# TOS Shuttle Craft



## MadCap Romanian (Oct 29, 2005)

Here's the AMT TOS Shuttlecraft, build out of the box with Mr. Spock from the Bridge kit standing beside it for comparison.

I built this following the Franz Joseph Tech Manual colour key back in the 1990's.



















This is one of the models that will go in the High River Star Trek Library Display on Jan 4th.


----------



## Guy Schlicter (May 3, 2004)

Very nice work!


----------



## scotpens (Sep 6, 2003)

Looks pretty clean, considering the limitations of the kit out-of-the-box. Have you thought of doing an accurized version? Of course, that means essentially rebuilding more than half the kit.


----------



## MadCap Romanian (Oct 29, 2005)

I've seen them on the web, but I don't have enough for a second kit.


----------



## Fozzie (May 25, 2009)

Your placement of Spock in that picture brings to mind a question I have been grappling with of late--are the bridge and the shuttle the same scale? The reason I have been wondering this is because I want to make a diorama with my shuttle kit and have been wondering if the bridge crew is the right size and could be used to populate it.

Spock looks a tad tall in that photo. I'll throw out the question then: what scale is the shuttle?

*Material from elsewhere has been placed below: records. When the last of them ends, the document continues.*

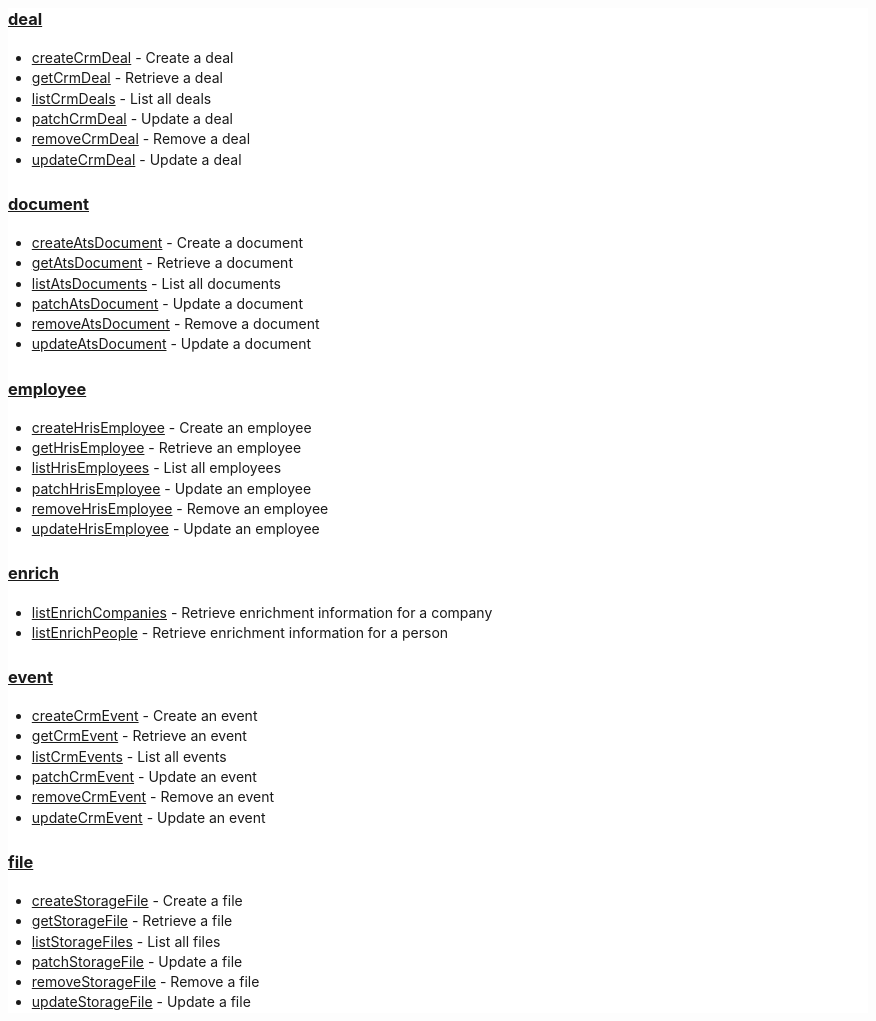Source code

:### [deal](docs/sdks/deal/README.md)

* [createCrmDeal](docs/sdks/deal/README.md#createcrmdeal) - Create a deal
* [getCrmDeal](docs/sdks/deal/README.md#getcrmdeal) - Retrieve a deal
* [listCrmDeals](docs/sdks/deal/README.md#listcrmdeals) - List all deals
* [patchCrmDeal](docs/sdks/deal/README.md#patchcrmdeal) - Update a deal
* [removeCrmDeal](docs/sdks/deal/README.md#removecrmdeal) - Remove a deal
* [updateCrmDeal](docs/sdks/deal/README.md#updatecrmdeal) - Update a deal

### [document](docs/sdks/document/README.md)

* [createAtsDocument](docs/sdks/document/README.md#createatsdocument) - Create a document
* [getAtsDocument](docs/sdks/document/README.md#getatsdocument) - Retrieve a document
* [listAtsDocuments](docs/sdks/document/README.md#listatsdocuments) - List all documents
* [patchAtsDocument](docs/sdks/document/README.md#patchatsdocument) - Update a document
* [removeAtsDocument](docs/sdks/document/README.md#removeatsdocument) - Remove a document
* [updateAtsDocument](docs/sdks/document/README.md#updateatsdocument) - Update a document

### [employee](docs/sdks/employee/README.md)

* [createHrisEmployee](docs/sdks/employee/README.md#createhrisemployee) - Create an employee
* [getHrisEmployee](docs/sdks/employee/README.md#gethrisemployee) - Retrieve an employee
* [listHrisEmployees](docs/sdks/employee/README.md#listhrisemployees) - List all employees
* [patchHrisEmployee](docs/sdks/employee/README.md#patchhrisemployee) - Update an employee
* [removeHrisEmployee](docs/sdks/employee/README.md#removehrisemployee) - Remove an employee
* [updateHrisEmployee](docs/sdks/employee/README.md#updatehrisemployee) - Update an employee

### [enrich](docs/sdks/enrich/README.md)

* [listEnrichCompanies](docs/sdks/enrich/README.md#listenrichcompanies) - Retrieve enrichment information for a company
* [listEnrichPeople](docs/sdks/enrich/README.md#listenrichpeople) - Retrieve enrichment information for a person

### [event](docs/sdks/event/README.md)

* [createCrmEvent](docs/sdks/event/README.md#createcrmevent) - Create an event
* [getCrmEvent](docs/sdks/event/README.md#getcrmevent) - Retrieve an event
* [listCrmEvents](docs/sdks/event/README.md#listcrmevents) - List all events
* [patchCrmEvent](docs/sdks/event/README.md#patchcrmevent) - Update an event
* [removeCrmEvent](docs/sdks/event/README.md#removecrmevent) - Remove an event
* [updateCrmEvent](docs/sdks/event/README.md#updatecrmevent) - Update an event

### [file](docs/sdks/file/README.md)

* [createStorageFile](docs/sdks/file/README.md#createstoragefile) - Create a file
* [getStorageFile](docs/sdks/file/README.md#getstoragefile) - Retrieve a file
* [listStorageFiles](docs/sdks/file/README.md#liststoragefiles) - List all files
* [patchStorageFile](docs/sdks/file/README.md#patchstoragefile) - Update a file
* [removeStorageFile](docs/sdks/file/README.md#removestoragefile) - Remove a file
* [updateStorageFile](docs/sdks/file/README.md#updatestoragefile) - Update a file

What scale is the bridge...?


----------



## scotpens (Sep 6, 2003)

I believe the both the bridge and the shuttlecraft are in 1/36 scale.


----------



## WarpCore Breach (Apr 27, 2005)

The figures in the Bridge are probably not the best ones to use for the Shuttlecraft or even the Bridge!

Other people have made very good figures that look and fit the Bridge (not sure about the shuttlecraft) from 1/32 and 1/35 military figures, VERY much modified!!


----------



## Fozzie (May 25, 2009)

The 3 figures in the Hallmark transporter Christmas ornament (Kirk, Spock, Scotty) are nearly the same size. Just noticing...


----------



## MadCap Romanian (Oct 29, 2005)

Just thought I'd add this pic in for you guys!










Here's the finished Sulu and Spock figures from the AMT Bridge model kit standing in front of the shuttle before departure to Starbase 11.


----------